IEA fordert eine klare und konsequente politische Unterstützung der Kernenergie
(WK-intern) – IEA calls for clear and consistent policy support for nuclear energy
The International Energy Agency (IEA) has called for nuclear energy to receive “clear and consistent policy support for existing and new capacity, including clean energy incentive schemes for development of nuclear alongside other clean forms of energy.”
Agneta Rising, Director General, World Nuclear Association said, “The IEA’s report is clear: nuclear needs to be a major source of clean energy, reliably supplying the world’s future requirements.”

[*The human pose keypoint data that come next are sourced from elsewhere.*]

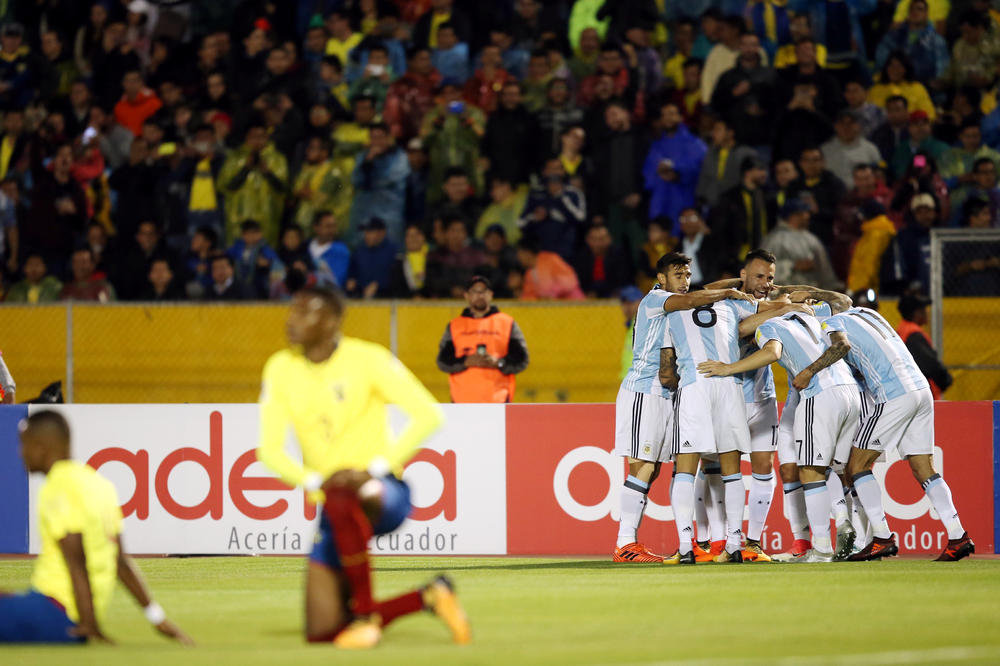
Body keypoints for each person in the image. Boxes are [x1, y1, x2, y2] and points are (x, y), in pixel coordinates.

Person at [256, 286, 470, 647]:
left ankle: (367, 614)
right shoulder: (280, 368)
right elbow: (269, 451)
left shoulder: (368, 359)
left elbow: (429, 415)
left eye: (305, 312)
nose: (291, 320)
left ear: (332, 321)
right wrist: (313, 480)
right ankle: (431, 595)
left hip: (383, 492)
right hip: (332, 504)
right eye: (292, 310)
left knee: (344, 490)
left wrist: (375, 468)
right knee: (323, 632)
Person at [0, 410, 192, 644]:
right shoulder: (99, 484)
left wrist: (89, 626)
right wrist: (156, 617)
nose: (21, 453)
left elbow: (76, 560)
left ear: (41, 448)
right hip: (57, 609)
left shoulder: (58, 487)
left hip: (55, 614)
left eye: (24, 445)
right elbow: (120, 562)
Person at [802, 305, 974, 561]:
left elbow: (841, 348)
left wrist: (810, 370)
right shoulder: (869, 314)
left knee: (856, 466)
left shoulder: (831, 325)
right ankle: (957, 535)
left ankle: (881, 537)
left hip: (894, 395)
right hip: (921, 390)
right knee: (923, 467)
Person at [613, 253, 751, 564]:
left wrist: (736, 283)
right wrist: (730, 292)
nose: (685, 282)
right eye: (678, 275)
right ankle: (624, 542)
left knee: (655, 468)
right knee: (641, 466)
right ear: (661, 278)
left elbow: (697, 295)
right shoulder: (655, 299)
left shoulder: (674, 298)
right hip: (643, 393)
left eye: (687, 275)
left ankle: (639, 542)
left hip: (664, 395)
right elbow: (692, 301)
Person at [698, 305, 862, 563]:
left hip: (821, 393)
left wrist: (728, 368)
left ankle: (821, 549)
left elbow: (772, 352)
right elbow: (840, 303)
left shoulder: (767, 328)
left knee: (811, 470)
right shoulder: (809, 318)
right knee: (834, 468)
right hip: (851, 392)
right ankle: (845, 522)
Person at [661, 253, 781, 564]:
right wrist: (793, 306)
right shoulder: (732, 304)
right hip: (730, 386)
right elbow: (762, 311)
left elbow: (666, 366)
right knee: (732, 472)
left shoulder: (668, 308)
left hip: (695, 386)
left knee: (685, 471)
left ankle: (687, 547)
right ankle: (734, 544)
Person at [436, 276, 529, 403]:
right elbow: (443, 361)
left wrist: (498, 363)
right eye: (475, 291)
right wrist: (465, 362)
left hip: (498, 402)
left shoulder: (506, 323)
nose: (479, 295)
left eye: (483, 291)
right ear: (466, 295)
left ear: (490, 294)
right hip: (462, 402)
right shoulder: (454, 326)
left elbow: (521, 360)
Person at [763, 198, 838, 289]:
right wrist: (793, 265)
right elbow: (763, 268)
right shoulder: (775, 238)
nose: (807, 216)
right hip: (784, 292)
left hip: (812, 291)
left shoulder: (811, 238)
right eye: (802, 213)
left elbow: (824, 269)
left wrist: (832, 287)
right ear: (792, 216)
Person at [895, 292, 952, 399]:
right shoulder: (914, 334)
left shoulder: (901, 330)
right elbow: (930, 365)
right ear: (916, 313)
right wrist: (946, 380)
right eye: (923, 309)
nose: (926, 312)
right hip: (925, 395)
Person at [516, 237, 584, 300]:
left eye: (520, 253)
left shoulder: (550, 259)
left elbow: (570, 281)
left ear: (527, 253)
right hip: (554, 309)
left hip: (574, 304)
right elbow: (528, 296)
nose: (518, 257)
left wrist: (552, 293)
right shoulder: (529, 274)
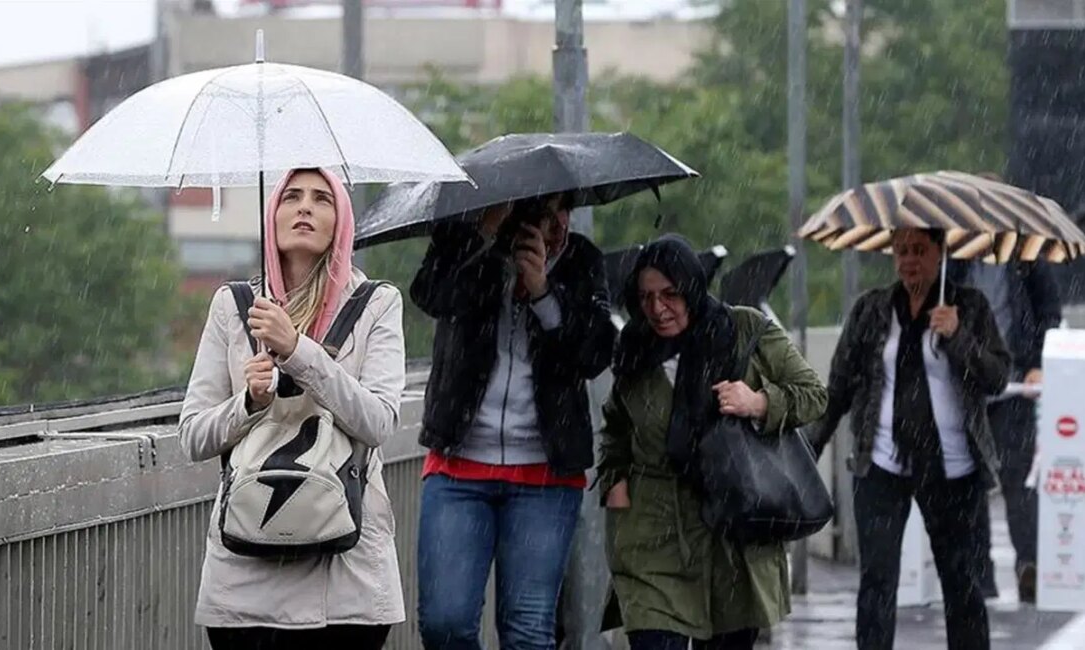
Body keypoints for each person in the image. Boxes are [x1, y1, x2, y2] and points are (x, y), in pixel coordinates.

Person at [178, 168, 406, 649]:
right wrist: (248, 403)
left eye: (322, 198)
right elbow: (193, 436)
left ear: (341, 220)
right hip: (246, 573)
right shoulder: (234, 306)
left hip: (345, 575)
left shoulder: (377, 304)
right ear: (272, 214)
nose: (305, 207)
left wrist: (298, 350)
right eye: (292, 197)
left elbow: (379, 422)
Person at [598, 234, 827, 650]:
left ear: (692, 287)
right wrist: (614, 479)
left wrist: (758, 401)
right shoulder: (634, 348)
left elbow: (813, 395)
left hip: (732, 525)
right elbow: (616, 422)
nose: (657, 308)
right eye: (646, 296)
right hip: (653, 531)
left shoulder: (745, 330)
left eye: (670, 294)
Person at [411, 193, 617, 649]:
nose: (555, 222)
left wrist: (545, 293)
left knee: (527, 629)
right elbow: (430, 294)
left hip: (545, 472)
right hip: (459, 465)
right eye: (541, 211)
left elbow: (595, 353)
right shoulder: (465, 244)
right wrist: (482, 237)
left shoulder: (581, 260)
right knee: (445, 623)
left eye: (563, 209)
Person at [810, 228, 1011, 650]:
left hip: (953, 468)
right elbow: (840, 385)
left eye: (919, 250)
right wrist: (811, 444)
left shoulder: (969, 305)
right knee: (878, 582)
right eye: (901, 251)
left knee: (962, 585)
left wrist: (958, 336)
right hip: (881, 462)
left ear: (941, 252)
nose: (908, 260)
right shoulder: (872, 309)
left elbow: (997, 378)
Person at [948, 223, 1062, 602]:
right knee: (971, 483)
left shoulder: (1026, 258)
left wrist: (1038, 361)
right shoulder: (956, 262)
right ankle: (982, 576)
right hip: (969, 387)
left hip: (1015, 383)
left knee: (1018, 478)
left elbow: (1049, 312)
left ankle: (1029, 564)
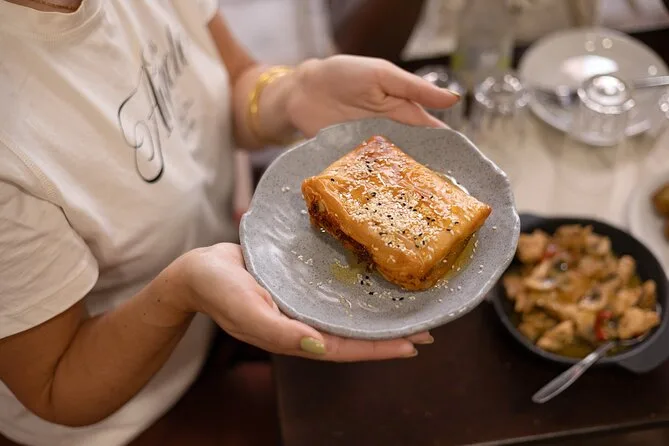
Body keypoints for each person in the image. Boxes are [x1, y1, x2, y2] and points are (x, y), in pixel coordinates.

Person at [0, 1, 460, 445]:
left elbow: (234, 82)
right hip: (130, 414)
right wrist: (181, 293)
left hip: (226, 295)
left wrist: (293, 91)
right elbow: (55, 387)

The IEA made its recommendation in its publication Energy Technology Perspectives 2017, which was published today. The report examines how the energy sector can be transformed to supply the world’s population with clean energy and avoid dangerous levels of climate change.
The IEA’s report says that increased nuclear capacity deployment could meet those objectives and “fulfil the recognised potential of nuclear energy to contribute significantly to global decarbonisation.”
The IEA’s report projects nuclear energy growing to nearly triple its current capacity by 2060. The global nuclear industry’s Harmony goal goes beyond that, setting out how nuclear energy can provide 25% of the world’s electricity by 2050 to help meet our future energy challenge.
This would require the construction of 1000 GWe of new nuclear capacity. Agneta Rising said, “The IEA’s more ambitious scenario requires deployment of largely untested technologies, such as carbon capture and storage, on a massively expanded scale. Nuclear energy has a proven track record in supplying clean energy and can be expanded quickly. The Harmony goal is a practical and achievable goal that would help ensure the IEA’s emission reduction goals are met.
” The report also says that “licensing and siting processes that have clear requirements and that do not require significant capital expenditure prior to receiving a final approval or decision” are needed to reduce investment risk.